**SET PROBLEM**. Return the lines below word for word, with nothing changed, added or left out.

**** ENTRIES PROVIDED

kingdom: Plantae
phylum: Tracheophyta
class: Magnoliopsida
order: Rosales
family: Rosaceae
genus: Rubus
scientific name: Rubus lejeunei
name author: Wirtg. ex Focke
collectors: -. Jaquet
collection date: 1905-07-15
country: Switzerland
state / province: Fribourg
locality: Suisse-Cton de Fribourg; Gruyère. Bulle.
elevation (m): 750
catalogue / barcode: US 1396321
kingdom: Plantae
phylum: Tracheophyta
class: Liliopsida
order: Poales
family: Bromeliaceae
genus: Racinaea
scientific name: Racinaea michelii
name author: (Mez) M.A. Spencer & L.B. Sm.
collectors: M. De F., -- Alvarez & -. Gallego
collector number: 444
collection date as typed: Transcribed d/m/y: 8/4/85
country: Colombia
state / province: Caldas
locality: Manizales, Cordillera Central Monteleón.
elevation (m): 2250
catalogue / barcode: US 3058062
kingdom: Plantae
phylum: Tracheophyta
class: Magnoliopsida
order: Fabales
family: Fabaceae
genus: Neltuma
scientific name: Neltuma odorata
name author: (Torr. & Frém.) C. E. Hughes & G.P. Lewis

********

**OUTPUT OF THE EXERCISE**.
kingdom: Plantae
phylum: Tracheophyta
class: Magnoliopsida
order: Rosales
family: Rosaceae
genus: Rubus
scientific name: Rubus lejeunei
name author: Wirtg. ex Focke
collectors: -. Jaquet
collection date: 1905-07-15
country: Switzerland
state / province: Fribourg
locality: Suisse-Cton de Fribourg; Gruyère. Bulle.
elevation (m): 750
catalogue / barcode: US 1396321
kingdom: Plantae
phylum: Tracheophyta
class: Liliopsida
order: Poales
family: Bromeliaceae
genus: Racinaea
scientific name: Racinaea michelii
name author: (Mez) M.A. Spencer & L.B. Sm.
collectors: M. De F., -- Alvarez & -. Gallego
collector number: 444
collection date as typed: Transcribed d/m/y: 8/4/85
country: Colombia
state / province: Caldas
locality: Manizales, Cordillera Central Monteleón.
elevation (m): 2250
catalogue / barcode: US 3058062
kingdom: Plantae
phylum: Tracheophyta
class: Magnoliopsida
order: Fabales
family: Fabaceae
genus: Neltuma
scientific name: Neltuma odorata
name author: (Torr. & Frém.) C. E. Hughes & G.P. Lewis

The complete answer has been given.